## TASK INSTRUCTIONS
- A) How would you render this sentence from the film review in Spanish: "Grant also meets Doc, (DONALD PLEASENCE) who seems to have an agenda of his own."
- B) Answer these questions from the film review:
(i) In what kind of game does Grant lose all his money?
(ii) Where and when did the film premiere?
(iii) Whose novel is the film based on?
- C) Set down the part of the film review from "After years in" up to and including "ever it was.", keeping its wording unchanged.

## TEXT BLOCK
Having lost all his money in a two-up game, Grant finds himself stranded in The Yabba and accepts the invitation of Tim Hynes, (AL THOMAS), to stay with him and his daughter Janette, (SYLVIA KAY). Among Hynes’s mates are Dick, (JACK THOMPSON) and Joe, (PETER WHITTLE). Grant also meets Doc, (DONALD PLEASENCE) who seems to have an agenda of his own.

The film version of Kenneth Cook’s scathing novel premiered in competition at Cannes in May, 1971, and was released in Australia later that year, though it failed to find a substantial audience despite critical support.

After years in which it was unavailable, a newly restored copy is enjoying a short re-release before it goes to DVD – I sincerely hope on Blu-Ray as well as standard DVD - and it’s just as remarkable as ever it was.

## RECORDS SHOWN
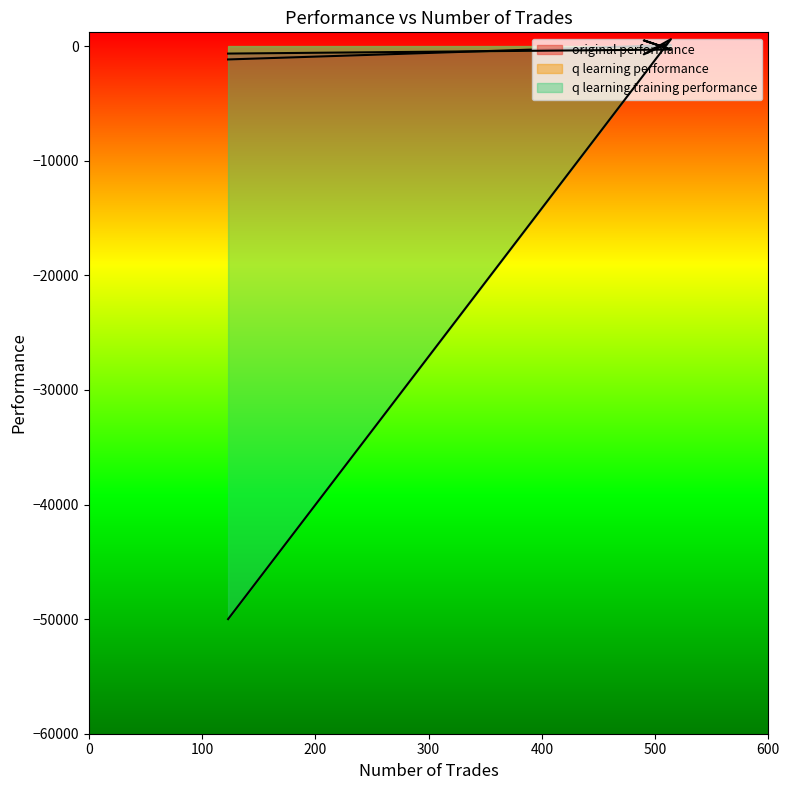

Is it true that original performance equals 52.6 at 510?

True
--
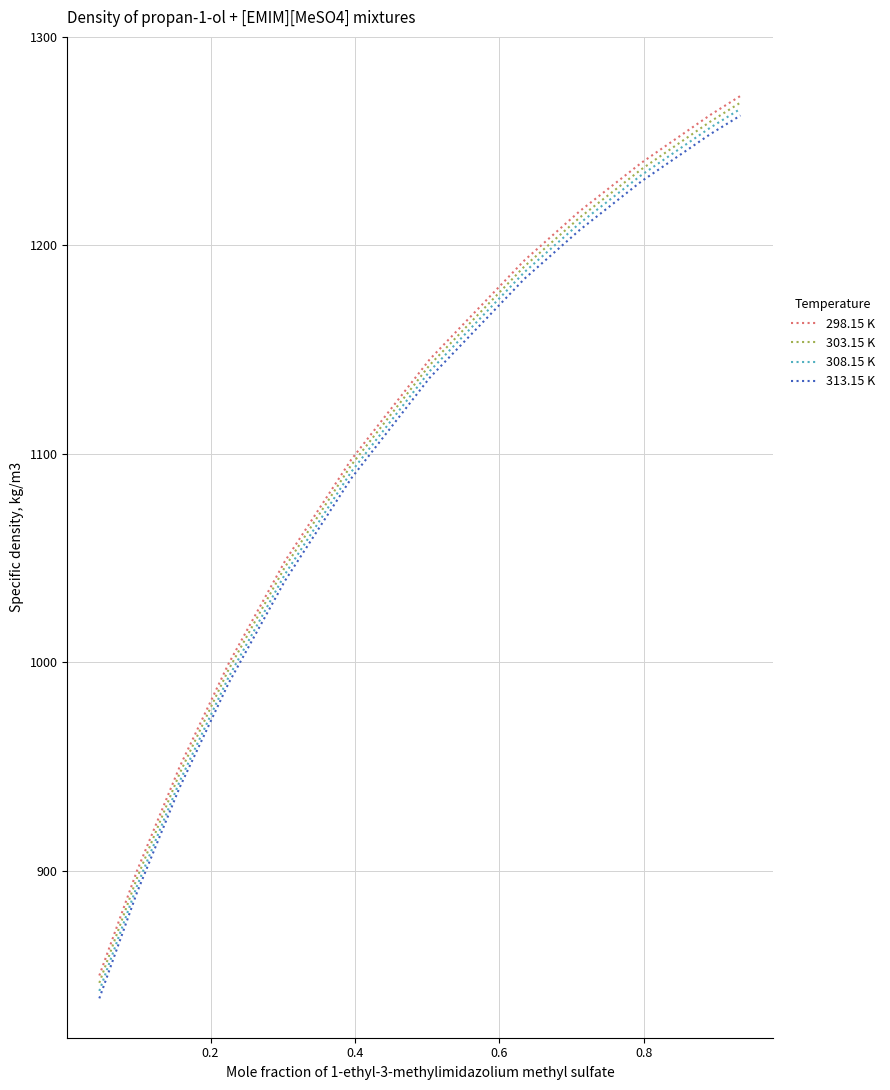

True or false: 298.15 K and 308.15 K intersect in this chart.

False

## ANSWERS TO THE EXERCISE
- A) Grant también conoce a Doc, (DONALD PLEASENCE), quien parece tener una agenda propia.

- B)
(i) A two-up game
(ii) In competition at Cannes, in May 1971
(iii) Kenneth Cook's

- C)
After years in which it was unavailable, a newly restored copy is enjoying a short re-release before it goes to DVD – I sincerely hope on Blu-Ray as well as standard DVD - and it’s just as remarkable as ever it was.